Input data>
********************

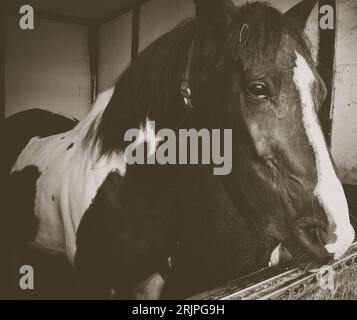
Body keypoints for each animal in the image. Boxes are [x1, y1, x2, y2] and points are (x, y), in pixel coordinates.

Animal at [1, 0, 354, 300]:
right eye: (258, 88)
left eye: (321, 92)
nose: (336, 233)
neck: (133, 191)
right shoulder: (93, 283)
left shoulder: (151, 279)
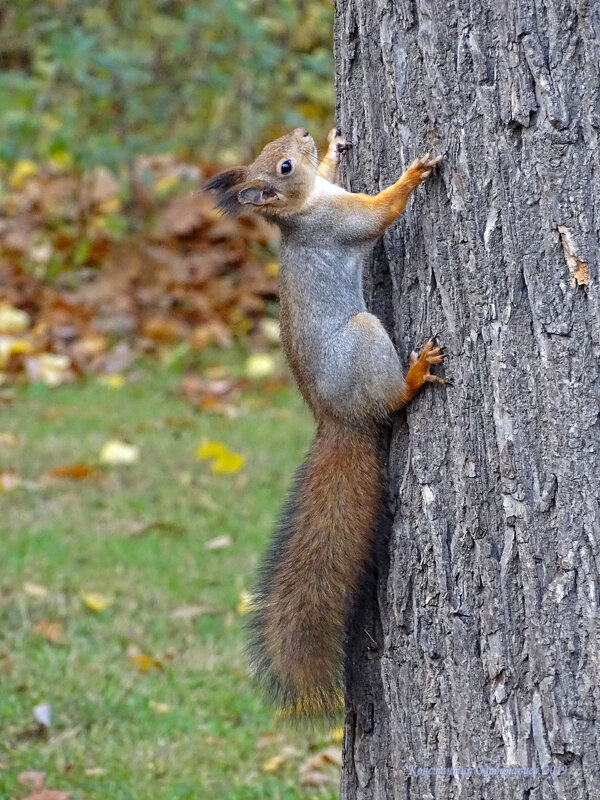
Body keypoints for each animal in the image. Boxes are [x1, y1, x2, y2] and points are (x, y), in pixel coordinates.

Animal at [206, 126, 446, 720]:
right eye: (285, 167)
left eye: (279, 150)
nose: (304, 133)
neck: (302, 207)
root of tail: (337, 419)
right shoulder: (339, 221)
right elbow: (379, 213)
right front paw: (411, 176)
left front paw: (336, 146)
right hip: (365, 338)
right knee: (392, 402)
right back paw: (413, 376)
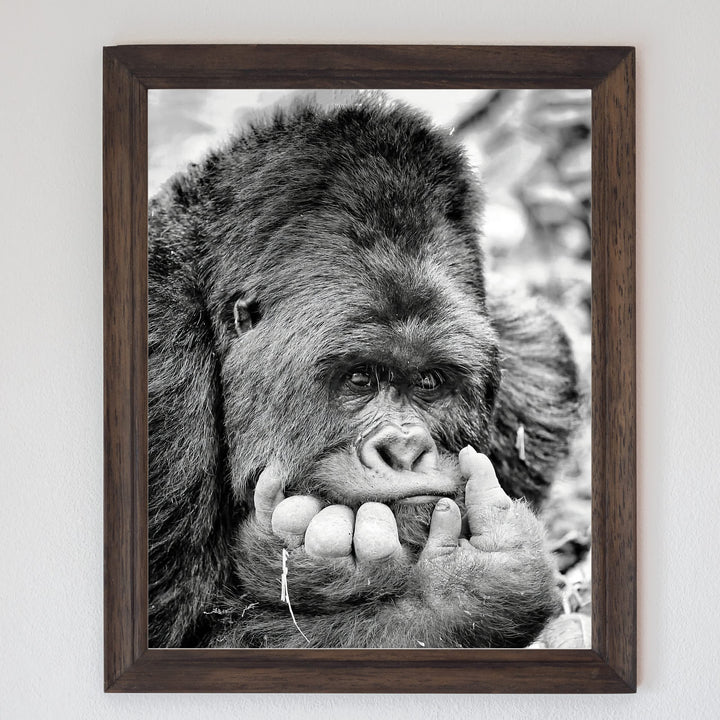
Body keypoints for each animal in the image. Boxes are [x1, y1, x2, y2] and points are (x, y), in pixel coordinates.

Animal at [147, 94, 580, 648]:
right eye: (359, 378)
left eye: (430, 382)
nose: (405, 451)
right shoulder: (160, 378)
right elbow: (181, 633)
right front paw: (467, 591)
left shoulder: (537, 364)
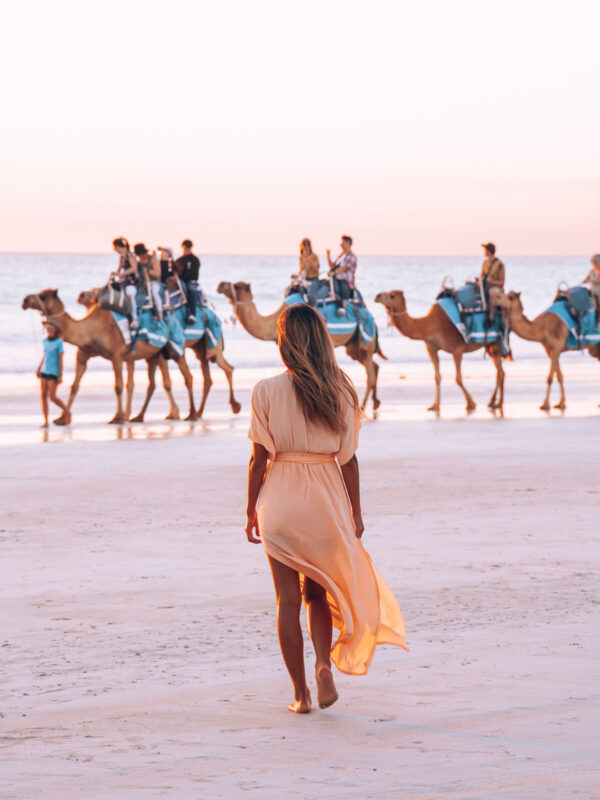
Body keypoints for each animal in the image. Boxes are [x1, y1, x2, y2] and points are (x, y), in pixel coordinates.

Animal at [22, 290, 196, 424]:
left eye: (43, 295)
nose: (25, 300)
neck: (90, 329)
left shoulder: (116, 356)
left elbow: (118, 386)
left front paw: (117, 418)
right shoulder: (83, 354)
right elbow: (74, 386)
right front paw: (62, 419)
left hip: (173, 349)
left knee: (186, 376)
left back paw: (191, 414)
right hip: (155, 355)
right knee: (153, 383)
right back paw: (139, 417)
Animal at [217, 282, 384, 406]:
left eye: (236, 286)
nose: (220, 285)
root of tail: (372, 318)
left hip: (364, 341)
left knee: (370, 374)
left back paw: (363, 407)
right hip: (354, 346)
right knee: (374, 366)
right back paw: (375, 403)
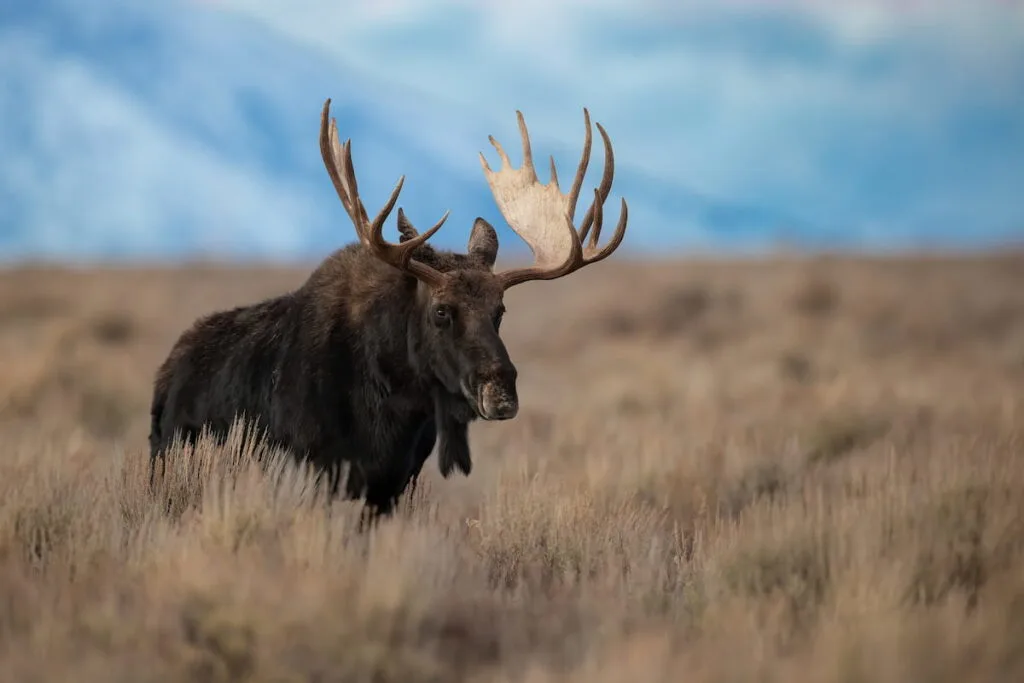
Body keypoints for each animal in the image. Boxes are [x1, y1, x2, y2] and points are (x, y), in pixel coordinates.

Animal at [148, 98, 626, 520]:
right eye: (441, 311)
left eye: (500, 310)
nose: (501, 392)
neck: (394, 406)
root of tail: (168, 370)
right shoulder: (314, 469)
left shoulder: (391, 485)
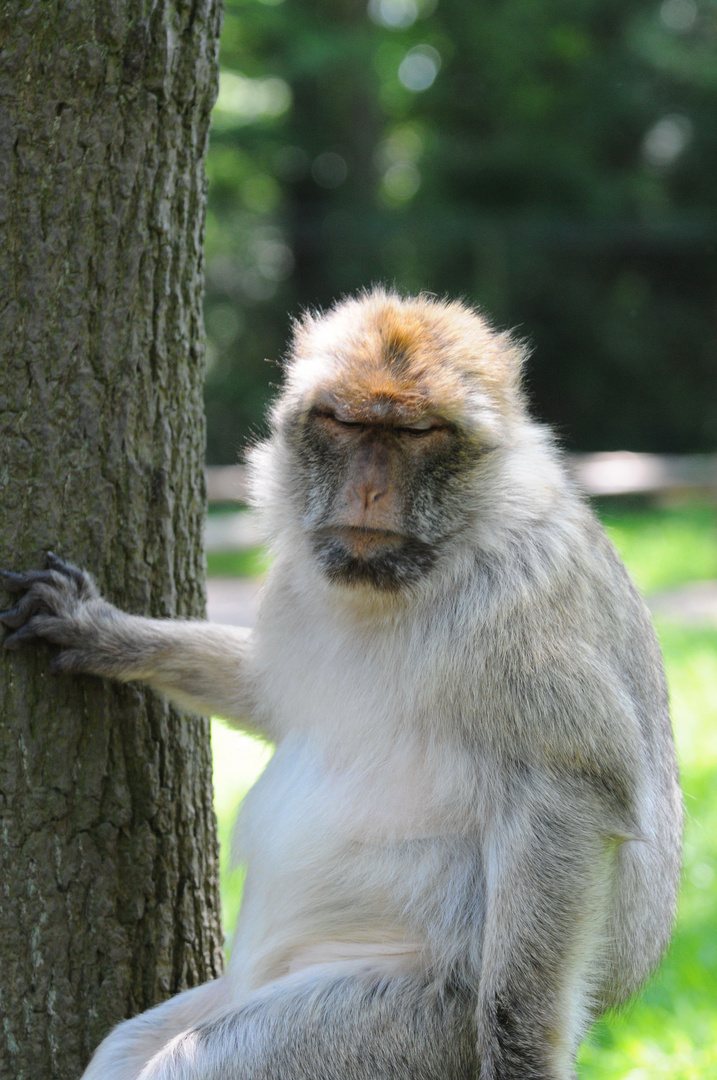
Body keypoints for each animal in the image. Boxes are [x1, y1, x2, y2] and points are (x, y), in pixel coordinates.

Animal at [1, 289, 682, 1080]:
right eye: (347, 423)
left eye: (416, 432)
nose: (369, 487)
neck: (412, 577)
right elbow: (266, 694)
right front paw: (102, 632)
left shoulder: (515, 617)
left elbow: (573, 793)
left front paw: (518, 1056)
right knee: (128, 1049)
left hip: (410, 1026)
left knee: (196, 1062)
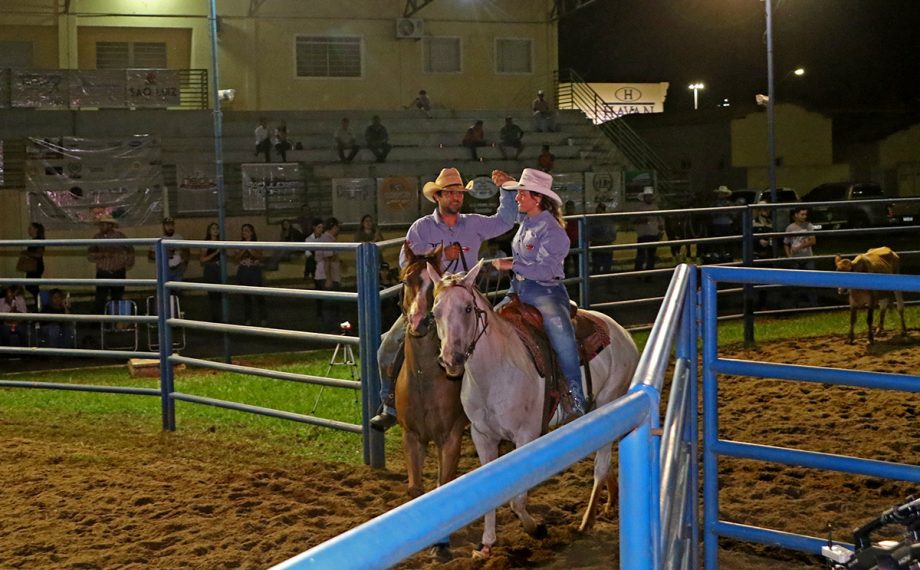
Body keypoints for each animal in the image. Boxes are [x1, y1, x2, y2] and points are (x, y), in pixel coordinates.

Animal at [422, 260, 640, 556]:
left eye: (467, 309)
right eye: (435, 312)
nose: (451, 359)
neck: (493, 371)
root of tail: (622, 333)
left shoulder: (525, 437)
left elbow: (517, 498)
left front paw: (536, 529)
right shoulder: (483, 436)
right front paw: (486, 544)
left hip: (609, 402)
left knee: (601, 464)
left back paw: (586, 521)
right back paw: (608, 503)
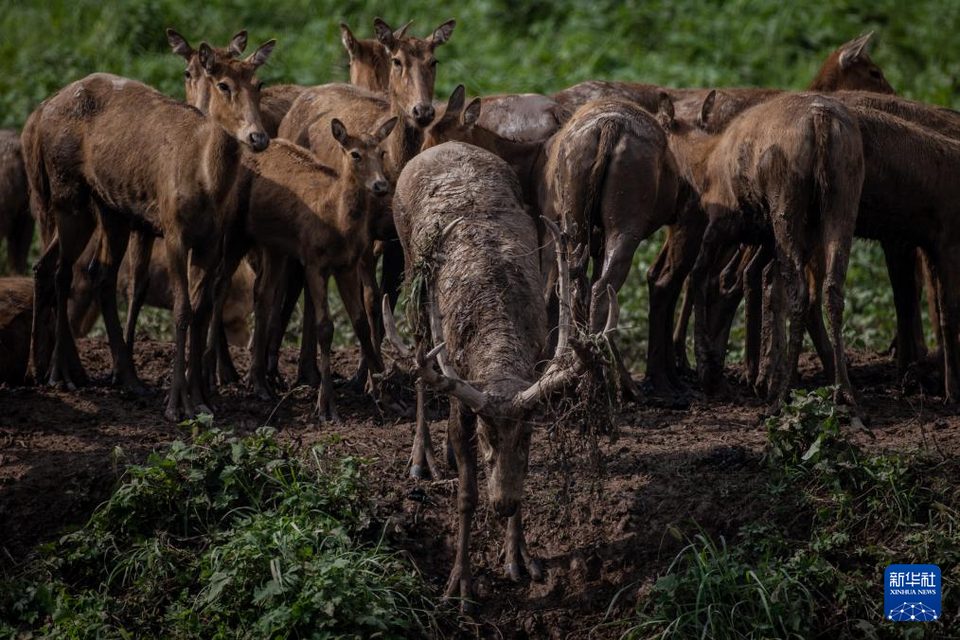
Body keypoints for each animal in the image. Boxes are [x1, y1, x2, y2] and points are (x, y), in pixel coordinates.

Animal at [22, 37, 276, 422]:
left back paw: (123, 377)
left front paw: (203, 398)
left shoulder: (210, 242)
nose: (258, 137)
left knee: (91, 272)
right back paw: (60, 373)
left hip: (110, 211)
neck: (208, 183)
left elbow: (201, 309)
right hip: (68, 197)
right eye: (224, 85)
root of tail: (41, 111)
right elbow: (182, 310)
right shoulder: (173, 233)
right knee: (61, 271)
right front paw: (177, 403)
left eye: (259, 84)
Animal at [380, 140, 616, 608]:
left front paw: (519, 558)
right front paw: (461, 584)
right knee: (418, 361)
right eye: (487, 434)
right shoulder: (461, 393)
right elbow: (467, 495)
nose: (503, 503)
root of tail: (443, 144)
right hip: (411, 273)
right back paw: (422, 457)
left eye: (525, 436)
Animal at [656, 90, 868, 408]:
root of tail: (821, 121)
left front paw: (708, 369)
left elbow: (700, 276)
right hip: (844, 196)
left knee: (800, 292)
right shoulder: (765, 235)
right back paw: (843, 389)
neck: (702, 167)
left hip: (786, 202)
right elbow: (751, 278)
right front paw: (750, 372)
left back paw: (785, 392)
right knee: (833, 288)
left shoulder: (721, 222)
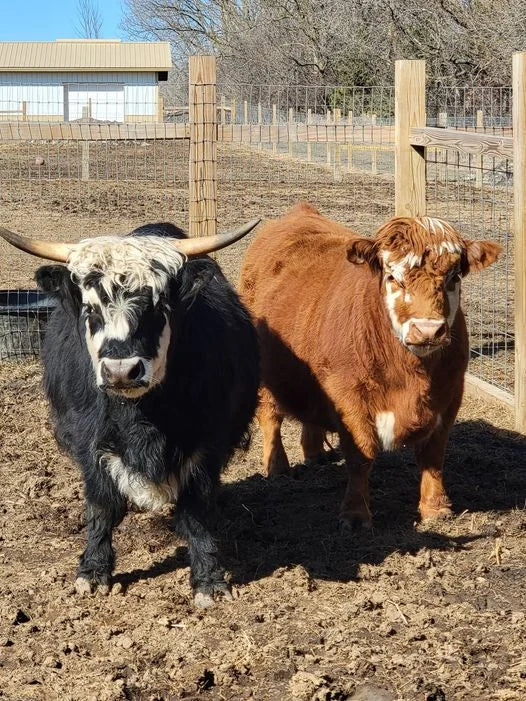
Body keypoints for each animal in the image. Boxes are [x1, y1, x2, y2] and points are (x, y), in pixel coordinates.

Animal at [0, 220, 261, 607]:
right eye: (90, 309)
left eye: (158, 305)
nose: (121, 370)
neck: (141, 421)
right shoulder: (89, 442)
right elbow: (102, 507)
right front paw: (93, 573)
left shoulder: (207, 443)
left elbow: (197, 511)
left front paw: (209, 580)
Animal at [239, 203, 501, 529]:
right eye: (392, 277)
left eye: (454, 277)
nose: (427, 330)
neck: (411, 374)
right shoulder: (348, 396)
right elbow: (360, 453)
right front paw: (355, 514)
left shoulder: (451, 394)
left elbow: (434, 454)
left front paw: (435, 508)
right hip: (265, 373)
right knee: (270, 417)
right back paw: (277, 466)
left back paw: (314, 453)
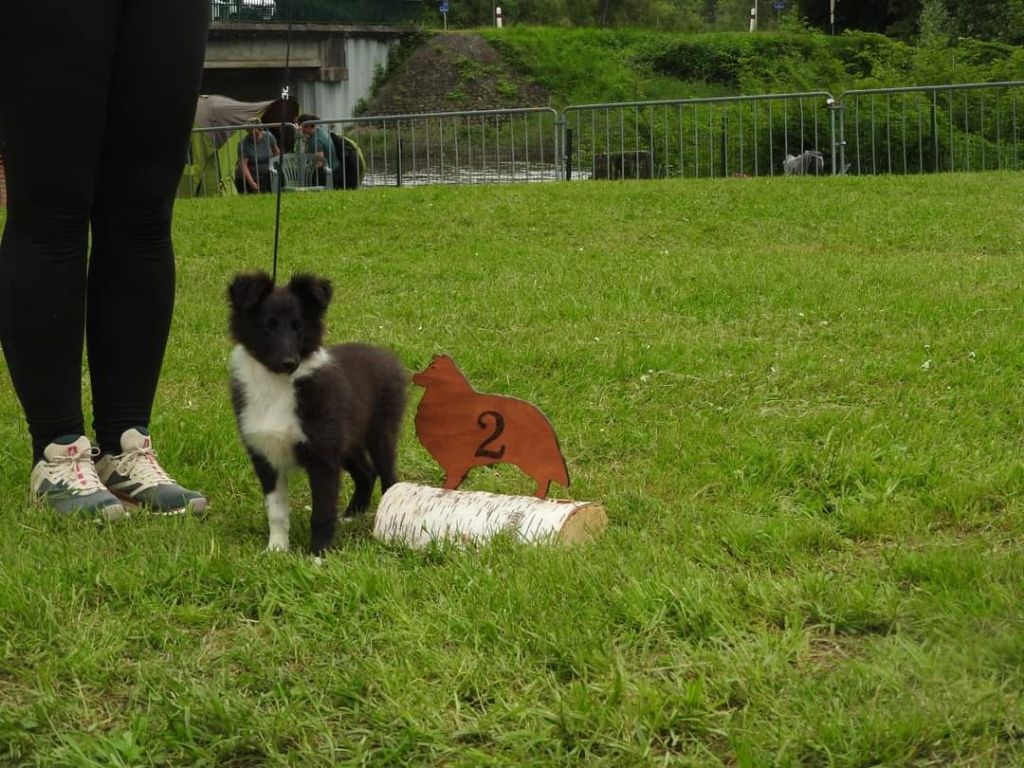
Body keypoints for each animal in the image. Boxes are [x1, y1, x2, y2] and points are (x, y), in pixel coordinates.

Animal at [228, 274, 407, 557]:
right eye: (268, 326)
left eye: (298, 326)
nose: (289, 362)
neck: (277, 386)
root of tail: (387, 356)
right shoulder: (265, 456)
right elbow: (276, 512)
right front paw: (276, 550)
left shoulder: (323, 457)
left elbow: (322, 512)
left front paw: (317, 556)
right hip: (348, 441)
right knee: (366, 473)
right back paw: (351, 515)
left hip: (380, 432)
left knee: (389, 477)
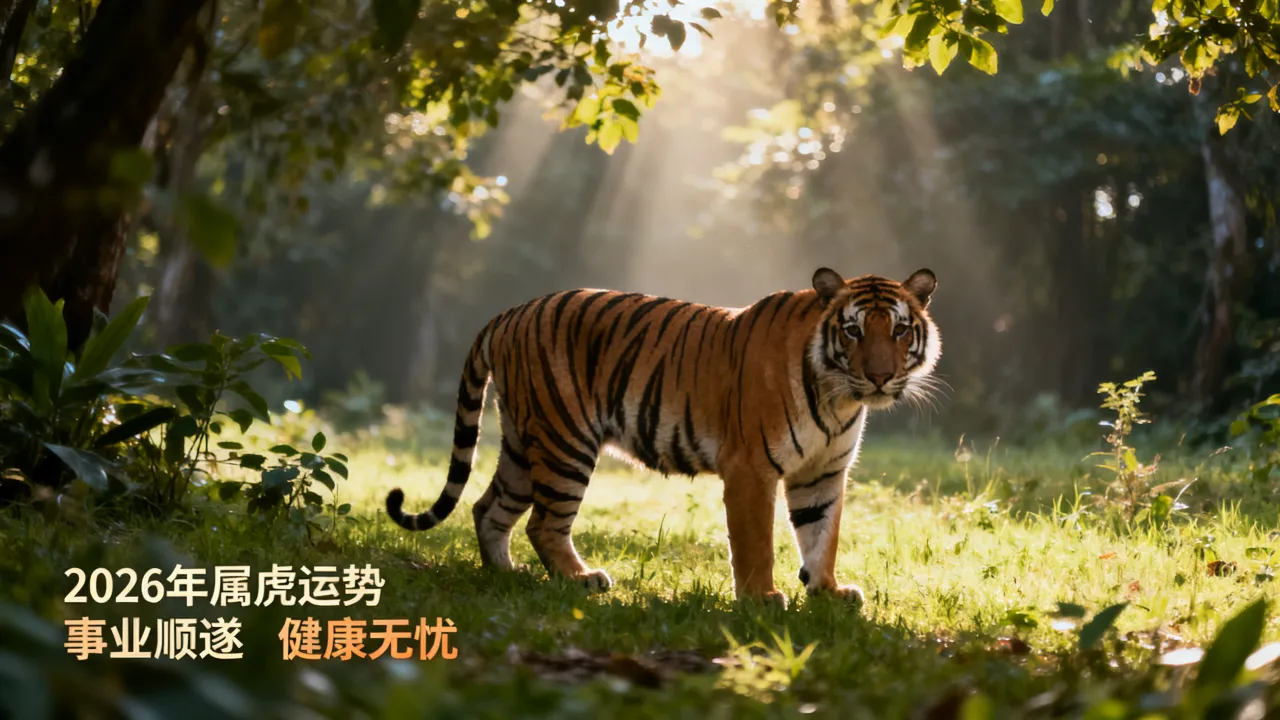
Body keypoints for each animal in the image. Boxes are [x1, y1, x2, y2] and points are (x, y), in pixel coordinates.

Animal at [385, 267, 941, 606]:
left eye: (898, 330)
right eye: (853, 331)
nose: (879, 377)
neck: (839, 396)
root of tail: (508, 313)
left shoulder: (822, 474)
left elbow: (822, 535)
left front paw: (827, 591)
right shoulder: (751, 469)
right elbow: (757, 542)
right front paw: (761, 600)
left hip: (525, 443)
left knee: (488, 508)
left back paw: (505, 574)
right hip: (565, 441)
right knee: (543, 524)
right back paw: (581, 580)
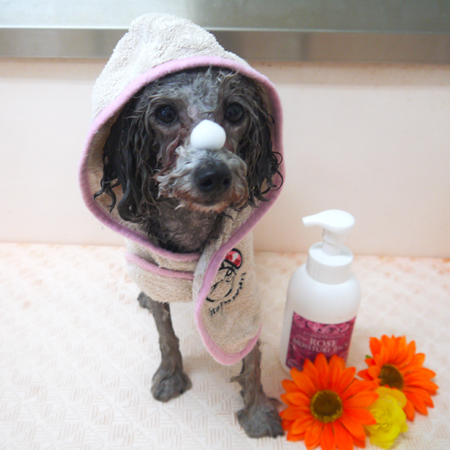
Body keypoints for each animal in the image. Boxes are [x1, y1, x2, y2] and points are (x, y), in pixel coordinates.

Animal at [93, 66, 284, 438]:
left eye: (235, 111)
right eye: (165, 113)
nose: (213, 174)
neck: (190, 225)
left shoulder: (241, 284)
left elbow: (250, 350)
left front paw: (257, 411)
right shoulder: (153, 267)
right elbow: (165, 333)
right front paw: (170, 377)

********************

Task item>
Could you state how many lines of the entries contain the word "root"? Only the number is wanted.

Task solution>
9